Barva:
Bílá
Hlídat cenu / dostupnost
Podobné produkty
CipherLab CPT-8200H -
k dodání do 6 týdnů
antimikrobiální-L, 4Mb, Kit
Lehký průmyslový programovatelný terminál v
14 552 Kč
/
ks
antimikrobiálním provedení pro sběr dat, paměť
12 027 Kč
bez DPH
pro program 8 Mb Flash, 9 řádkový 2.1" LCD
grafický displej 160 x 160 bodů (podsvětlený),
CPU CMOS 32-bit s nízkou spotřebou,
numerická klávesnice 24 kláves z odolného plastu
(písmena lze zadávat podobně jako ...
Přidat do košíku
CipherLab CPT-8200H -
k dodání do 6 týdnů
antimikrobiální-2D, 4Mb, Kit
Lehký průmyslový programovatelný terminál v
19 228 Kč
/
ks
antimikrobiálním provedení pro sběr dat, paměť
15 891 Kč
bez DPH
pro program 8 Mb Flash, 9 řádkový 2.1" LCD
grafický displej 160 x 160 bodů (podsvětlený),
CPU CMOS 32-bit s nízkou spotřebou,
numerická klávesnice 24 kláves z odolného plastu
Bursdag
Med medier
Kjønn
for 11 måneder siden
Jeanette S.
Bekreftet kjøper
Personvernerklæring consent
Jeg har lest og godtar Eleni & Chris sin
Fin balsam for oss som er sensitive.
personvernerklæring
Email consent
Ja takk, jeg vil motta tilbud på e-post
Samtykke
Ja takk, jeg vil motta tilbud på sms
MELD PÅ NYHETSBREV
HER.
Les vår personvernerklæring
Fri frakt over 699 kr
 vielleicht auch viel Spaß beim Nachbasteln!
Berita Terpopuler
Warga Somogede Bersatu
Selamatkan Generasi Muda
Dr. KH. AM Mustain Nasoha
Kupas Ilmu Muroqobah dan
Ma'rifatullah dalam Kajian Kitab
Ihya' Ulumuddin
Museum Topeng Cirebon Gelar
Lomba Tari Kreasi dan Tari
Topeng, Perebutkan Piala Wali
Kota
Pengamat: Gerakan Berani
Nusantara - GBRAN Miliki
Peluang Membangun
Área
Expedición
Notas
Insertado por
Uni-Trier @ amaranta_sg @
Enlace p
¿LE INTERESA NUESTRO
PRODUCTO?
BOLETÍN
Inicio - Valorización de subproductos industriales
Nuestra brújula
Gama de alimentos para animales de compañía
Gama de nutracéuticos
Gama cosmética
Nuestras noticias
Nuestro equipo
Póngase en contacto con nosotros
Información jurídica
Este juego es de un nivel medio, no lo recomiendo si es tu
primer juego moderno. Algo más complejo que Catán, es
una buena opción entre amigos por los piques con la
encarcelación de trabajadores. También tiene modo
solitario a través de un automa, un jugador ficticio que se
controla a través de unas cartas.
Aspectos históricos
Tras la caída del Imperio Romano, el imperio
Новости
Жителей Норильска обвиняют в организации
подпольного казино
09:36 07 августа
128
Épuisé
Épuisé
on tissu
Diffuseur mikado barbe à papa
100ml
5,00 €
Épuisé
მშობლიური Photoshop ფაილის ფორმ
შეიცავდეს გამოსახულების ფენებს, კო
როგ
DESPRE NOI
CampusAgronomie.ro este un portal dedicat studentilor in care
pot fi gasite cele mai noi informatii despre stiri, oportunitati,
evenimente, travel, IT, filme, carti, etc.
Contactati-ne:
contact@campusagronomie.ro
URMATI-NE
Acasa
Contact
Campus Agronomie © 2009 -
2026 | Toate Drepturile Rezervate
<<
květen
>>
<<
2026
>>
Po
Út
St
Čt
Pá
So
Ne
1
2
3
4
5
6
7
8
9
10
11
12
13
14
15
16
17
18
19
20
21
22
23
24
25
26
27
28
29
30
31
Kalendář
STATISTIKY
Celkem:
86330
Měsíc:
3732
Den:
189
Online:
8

* [EXERCISE AIM]:
Check each line of the records above for "consent", and copy those that have it.

* [SOLUTION TO THIS PROBLEM]:
Personvernerklæring consent
Email consent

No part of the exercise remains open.